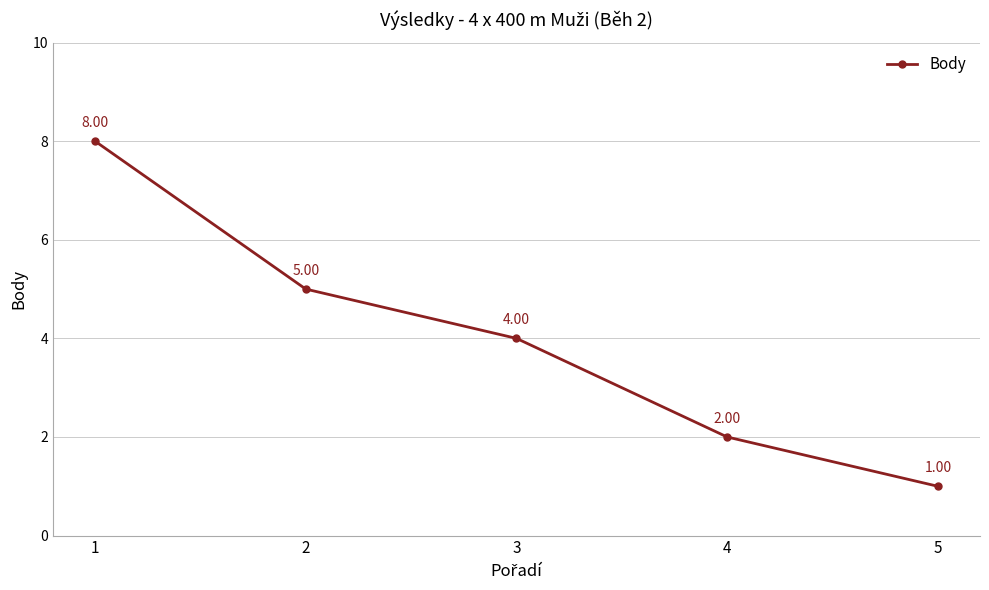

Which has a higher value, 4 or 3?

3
* * *
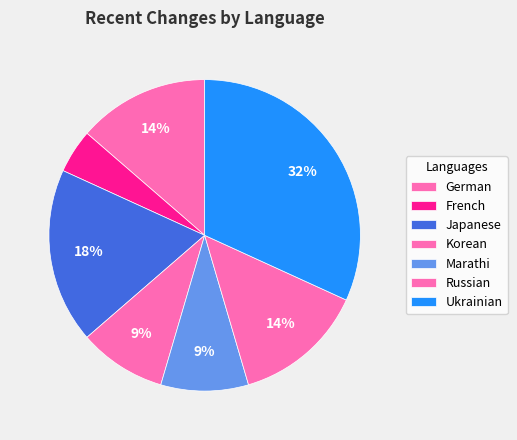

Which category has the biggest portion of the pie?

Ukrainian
==
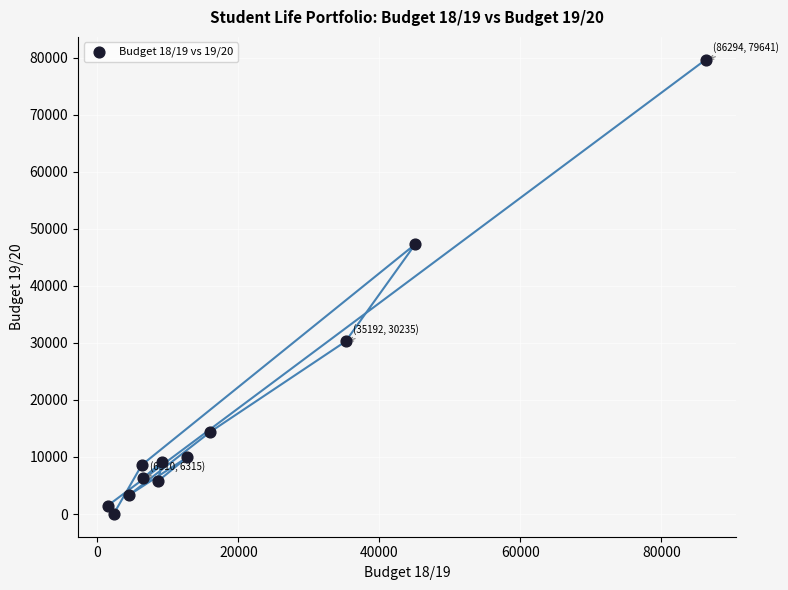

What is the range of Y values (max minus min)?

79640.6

AIM OF THE EXERCISE: Show each line from the rows above that contains the word "Which", copied in full.

RESULT FOR THIS TASK:
Which has a higher value, 4 or 3?
Which category has the biggest portion of the pie?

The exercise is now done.